Nick Smith @Nicfish set out a Ultimate Data Geek Challenge at the beginning of September to “Let the rest of the world know your data skills”. http://scn.sap.com/docs/DOC-31008
Well, my data skills aren’t the greatest mathematically so I wanted to use this challenge to push my understanding of SAP Visual Intelligence a few stages on….. It sure did that.
I decided to use the data set of USDA Nutrient Data , which after a bit of googling is the United States Department of Agriculture Nutrient database that holds the nutritional information of numerous food and beverage products.
Step 1 – Where do I start ?
Well with Visual Intelligence (VISI) it’s extremely simple to acquire data for analysis and chop out columns you are not interested in.
Another great feature is the inbuilt enrichment of data, in this data set it is only used to create “Measures” but it is very useful for both Geographical and Date enrichment. It will in fact build out a Time and Geography hierarchy from a City or Date dimension field.
Step 2 – Have a look around the dataset
In looking around the data set it was easy to notice that a lot of information in terms of a product Hierarchy is held in the Product Description field but separate by the ‘Comma’. Traditionally this would be a nightmare for a Web Intelligence report developer to work with and would often need a service request on the DBA to split out the field into multiple fields.
In Visual Intelligence this is an easy user task and enables them to really take a ghold of their data, Split column by <Comma>.
With a few moments of renaming the Description can be split out into multiple columns to aid analysis.
Step 3 – Visualising to aid analysis
There is only so much analysis you can do by eyeballing a many thousand row spreadsheet so this is where visual analysis really aids understanding. If this Data Geek Challenge experience is anything to go by it really showed me that questions lead from question and take you places in the data you never thought you’d end up.
Question 1 – What food group is “Bad for me”?
Question 2 – Just How Bad ?
Spotting the outliers in a bubble chart really help understand to exceptions
But spin the axes around an a different picture forms
Question 3 – What should I really not eat?
We all know Sugar is not great for you but it seems on first look to be intrinsic to what I consider to be “Bad for me” but where should I try and lower my intake in my regular diet ?
I’m not a big candy (sweets) eater but as any parent there are loads of different boxes of breakfast cereal in the house.

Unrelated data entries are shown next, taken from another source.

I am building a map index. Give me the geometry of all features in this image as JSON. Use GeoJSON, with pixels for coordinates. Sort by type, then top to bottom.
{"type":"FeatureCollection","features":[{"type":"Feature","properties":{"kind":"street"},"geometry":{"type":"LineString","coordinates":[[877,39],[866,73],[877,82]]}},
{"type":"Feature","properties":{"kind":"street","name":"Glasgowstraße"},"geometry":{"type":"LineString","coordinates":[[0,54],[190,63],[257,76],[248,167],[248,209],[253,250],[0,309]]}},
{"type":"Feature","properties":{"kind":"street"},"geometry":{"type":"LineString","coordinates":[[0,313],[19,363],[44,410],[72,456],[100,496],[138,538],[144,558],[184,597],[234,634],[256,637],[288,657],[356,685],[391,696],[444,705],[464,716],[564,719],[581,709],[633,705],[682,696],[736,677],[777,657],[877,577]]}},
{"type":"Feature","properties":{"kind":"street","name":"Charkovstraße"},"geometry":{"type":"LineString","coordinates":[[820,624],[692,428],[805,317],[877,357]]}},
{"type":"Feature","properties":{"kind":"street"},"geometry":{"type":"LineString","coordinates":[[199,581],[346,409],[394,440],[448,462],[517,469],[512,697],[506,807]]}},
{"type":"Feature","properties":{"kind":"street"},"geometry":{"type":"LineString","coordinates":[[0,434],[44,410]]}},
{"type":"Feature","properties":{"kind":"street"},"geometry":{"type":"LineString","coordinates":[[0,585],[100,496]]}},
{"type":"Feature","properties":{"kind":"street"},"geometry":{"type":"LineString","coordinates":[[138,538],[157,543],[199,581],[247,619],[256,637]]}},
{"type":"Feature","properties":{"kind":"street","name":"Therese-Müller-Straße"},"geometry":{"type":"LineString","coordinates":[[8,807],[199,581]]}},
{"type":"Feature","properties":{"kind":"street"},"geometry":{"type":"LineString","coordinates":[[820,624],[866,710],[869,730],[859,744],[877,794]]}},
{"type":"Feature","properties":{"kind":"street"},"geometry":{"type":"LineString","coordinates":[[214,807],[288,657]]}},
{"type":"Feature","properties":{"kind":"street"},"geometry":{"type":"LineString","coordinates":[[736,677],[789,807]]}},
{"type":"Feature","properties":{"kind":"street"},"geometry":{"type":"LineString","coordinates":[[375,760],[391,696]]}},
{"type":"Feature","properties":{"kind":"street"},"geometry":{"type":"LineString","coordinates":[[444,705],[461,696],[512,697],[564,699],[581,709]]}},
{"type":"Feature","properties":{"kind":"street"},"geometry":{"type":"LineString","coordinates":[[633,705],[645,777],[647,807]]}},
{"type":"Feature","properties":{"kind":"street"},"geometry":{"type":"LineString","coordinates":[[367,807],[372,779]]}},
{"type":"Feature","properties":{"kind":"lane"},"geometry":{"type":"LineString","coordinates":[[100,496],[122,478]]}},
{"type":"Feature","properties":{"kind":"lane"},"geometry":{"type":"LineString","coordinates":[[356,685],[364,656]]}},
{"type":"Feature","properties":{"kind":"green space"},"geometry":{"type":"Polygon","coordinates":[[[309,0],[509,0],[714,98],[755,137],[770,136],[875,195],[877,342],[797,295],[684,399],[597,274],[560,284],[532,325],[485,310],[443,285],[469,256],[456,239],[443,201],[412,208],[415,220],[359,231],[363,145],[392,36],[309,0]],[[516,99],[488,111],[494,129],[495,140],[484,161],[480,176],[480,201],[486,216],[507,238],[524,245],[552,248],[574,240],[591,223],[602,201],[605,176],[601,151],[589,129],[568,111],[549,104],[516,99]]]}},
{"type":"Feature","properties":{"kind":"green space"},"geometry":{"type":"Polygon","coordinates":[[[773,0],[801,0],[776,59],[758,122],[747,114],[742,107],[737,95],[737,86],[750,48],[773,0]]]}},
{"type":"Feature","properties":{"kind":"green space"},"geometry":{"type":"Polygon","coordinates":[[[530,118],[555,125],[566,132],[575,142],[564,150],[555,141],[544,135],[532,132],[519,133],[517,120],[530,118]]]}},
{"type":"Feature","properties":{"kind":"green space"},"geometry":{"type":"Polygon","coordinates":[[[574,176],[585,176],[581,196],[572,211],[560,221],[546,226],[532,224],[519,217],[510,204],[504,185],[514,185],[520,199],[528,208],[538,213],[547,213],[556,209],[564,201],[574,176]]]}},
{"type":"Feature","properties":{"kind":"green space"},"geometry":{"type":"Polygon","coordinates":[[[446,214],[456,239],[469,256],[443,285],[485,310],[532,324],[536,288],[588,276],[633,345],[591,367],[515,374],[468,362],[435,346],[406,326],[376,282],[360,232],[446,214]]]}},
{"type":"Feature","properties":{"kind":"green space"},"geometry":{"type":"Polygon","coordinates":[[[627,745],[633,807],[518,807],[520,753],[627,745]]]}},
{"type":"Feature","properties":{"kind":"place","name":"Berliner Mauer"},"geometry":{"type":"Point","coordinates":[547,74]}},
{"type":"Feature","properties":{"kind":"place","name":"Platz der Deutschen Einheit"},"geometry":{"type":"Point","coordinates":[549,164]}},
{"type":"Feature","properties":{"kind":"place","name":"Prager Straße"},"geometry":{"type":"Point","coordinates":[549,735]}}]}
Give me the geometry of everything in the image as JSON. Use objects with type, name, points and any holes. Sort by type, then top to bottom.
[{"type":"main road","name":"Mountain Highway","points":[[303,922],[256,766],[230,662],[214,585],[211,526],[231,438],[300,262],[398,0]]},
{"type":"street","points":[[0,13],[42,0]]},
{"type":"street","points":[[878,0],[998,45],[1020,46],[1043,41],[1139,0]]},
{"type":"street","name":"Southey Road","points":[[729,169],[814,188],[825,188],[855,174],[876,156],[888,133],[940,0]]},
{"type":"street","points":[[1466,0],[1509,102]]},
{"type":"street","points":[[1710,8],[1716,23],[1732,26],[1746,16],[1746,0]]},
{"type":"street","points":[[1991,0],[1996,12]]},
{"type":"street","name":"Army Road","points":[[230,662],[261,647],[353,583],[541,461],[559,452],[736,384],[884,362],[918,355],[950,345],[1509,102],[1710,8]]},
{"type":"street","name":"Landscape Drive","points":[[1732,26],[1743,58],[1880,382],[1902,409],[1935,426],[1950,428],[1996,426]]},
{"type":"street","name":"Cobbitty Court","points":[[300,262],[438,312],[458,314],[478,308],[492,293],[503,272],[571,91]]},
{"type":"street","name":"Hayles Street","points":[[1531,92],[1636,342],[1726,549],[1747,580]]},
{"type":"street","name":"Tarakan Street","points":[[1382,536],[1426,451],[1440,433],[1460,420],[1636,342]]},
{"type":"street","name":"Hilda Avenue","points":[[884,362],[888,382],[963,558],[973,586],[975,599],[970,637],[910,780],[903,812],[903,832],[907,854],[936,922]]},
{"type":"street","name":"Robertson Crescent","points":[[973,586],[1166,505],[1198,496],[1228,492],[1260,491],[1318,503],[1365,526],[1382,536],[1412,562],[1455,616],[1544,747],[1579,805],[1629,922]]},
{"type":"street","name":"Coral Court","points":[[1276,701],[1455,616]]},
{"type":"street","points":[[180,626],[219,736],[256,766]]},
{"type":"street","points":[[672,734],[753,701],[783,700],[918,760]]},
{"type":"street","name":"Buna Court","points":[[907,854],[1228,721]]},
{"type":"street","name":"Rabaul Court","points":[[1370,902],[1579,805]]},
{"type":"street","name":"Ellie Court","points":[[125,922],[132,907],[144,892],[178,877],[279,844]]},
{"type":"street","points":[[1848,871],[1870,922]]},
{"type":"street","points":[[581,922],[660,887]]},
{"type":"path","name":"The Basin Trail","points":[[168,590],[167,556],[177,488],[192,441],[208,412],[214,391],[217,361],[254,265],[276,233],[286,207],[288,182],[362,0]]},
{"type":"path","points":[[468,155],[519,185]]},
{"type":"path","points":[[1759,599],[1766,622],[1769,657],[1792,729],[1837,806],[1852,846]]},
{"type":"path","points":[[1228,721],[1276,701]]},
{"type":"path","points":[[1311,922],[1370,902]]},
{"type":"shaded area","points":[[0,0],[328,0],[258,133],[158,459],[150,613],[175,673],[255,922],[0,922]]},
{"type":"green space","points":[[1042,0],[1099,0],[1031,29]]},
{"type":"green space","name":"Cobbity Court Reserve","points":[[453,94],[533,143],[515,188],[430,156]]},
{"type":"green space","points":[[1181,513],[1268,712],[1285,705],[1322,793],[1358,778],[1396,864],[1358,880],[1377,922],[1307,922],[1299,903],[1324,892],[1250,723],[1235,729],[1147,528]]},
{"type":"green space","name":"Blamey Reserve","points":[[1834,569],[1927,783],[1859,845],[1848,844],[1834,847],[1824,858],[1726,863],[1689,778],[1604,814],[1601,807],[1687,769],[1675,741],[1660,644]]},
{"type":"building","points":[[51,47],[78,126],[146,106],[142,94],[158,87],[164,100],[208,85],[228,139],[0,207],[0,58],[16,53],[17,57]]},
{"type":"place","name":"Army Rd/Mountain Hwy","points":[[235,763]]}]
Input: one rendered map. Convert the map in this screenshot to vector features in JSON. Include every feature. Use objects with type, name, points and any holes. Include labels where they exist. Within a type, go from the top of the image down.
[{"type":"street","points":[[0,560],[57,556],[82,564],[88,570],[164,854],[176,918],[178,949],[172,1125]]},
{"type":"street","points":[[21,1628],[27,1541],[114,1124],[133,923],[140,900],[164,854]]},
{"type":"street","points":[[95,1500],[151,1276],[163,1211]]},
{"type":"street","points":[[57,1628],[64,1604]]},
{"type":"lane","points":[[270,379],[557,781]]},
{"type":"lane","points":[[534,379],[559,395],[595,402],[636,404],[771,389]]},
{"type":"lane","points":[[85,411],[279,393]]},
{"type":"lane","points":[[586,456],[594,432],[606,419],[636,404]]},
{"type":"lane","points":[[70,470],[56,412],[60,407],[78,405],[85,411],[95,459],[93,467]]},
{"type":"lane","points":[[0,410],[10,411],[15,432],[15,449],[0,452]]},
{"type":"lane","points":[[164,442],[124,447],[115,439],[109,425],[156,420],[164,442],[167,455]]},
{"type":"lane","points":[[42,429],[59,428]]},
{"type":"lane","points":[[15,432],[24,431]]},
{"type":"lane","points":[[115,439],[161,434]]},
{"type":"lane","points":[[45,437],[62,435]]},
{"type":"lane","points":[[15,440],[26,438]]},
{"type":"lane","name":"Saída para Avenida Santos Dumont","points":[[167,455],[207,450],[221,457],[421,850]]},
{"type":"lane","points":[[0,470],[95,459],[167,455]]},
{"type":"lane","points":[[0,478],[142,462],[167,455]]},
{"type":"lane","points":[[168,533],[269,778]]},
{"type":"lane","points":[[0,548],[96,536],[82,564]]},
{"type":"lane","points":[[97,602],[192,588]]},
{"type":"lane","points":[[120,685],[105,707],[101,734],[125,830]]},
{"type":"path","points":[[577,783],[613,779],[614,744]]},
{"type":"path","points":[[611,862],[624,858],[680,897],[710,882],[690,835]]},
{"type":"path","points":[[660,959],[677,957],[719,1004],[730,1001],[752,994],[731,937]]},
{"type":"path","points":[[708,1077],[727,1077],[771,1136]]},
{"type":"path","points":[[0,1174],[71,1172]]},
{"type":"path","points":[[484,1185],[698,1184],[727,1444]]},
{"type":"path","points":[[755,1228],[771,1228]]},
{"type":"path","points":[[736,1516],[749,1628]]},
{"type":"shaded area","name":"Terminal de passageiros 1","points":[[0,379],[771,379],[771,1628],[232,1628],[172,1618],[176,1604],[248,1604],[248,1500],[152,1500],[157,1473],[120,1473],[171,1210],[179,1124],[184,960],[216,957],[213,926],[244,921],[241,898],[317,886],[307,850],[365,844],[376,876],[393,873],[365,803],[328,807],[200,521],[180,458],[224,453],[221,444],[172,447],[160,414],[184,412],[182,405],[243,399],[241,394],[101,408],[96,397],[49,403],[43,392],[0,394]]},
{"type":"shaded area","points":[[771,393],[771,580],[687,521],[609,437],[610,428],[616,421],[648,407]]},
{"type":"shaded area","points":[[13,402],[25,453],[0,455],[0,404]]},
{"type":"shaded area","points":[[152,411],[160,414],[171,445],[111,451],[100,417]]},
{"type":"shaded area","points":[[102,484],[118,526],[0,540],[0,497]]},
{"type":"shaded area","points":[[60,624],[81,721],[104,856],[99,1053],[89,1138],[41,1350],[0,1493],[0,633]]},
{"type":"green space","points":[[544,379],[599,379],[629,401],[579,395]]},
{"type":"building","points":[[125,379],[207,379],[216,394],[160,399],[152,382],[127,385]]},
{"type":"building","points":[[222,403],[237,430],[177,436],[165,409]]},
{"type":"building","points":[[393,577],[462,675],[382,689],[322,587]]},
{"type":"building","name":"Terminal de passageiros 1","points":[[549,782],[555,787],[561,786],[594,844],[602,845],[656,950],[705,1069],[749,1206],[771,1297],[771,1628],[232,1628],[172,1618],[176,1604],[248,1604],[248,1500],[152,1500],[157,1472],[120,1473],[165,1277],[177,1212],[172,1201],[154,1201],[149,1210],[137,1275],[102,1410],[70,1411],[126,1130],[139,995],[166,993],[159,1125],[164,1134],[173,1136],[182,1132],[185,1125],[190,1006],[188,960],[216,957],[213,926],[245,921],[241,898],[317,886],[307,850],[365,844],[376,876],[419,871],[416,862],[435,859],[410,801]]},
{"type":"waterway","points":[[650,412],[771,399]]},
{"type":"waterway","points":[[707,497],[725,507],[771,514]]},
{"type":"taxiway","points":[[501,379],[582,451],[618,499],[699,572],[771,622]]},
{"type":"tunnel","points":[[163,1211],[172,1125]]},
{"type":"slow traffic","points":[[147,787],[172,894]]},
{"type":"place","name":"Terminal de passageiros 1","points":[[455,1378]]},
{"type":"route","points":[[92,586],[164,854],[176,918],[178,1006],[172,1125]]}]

Should I be worried my 4 year old son has Cheerios every day for breakfast ? It looks like yes
Question 4 – What is the worst thing to eat for breakfast?
Well, how about Cheerios with instant tea instead of milk
Question 5 – What should I eat for breakfast ?
What’s high in calories but low in sugar and I should really consider eating for breakfast?
Wheat with corn beverage ?
Appetising ? …. Maybe not
Well did I think I’d end up banning my youngest child from eating Cheerios as a result of this challenge? Absolutely not. But this challenge has certainly enabled me to get close to SAP Visual Intelligence and appreciate more that getting closer to data and putting the analysis in the hands of dare I say Data Scientists, well analysts can only be a good thing.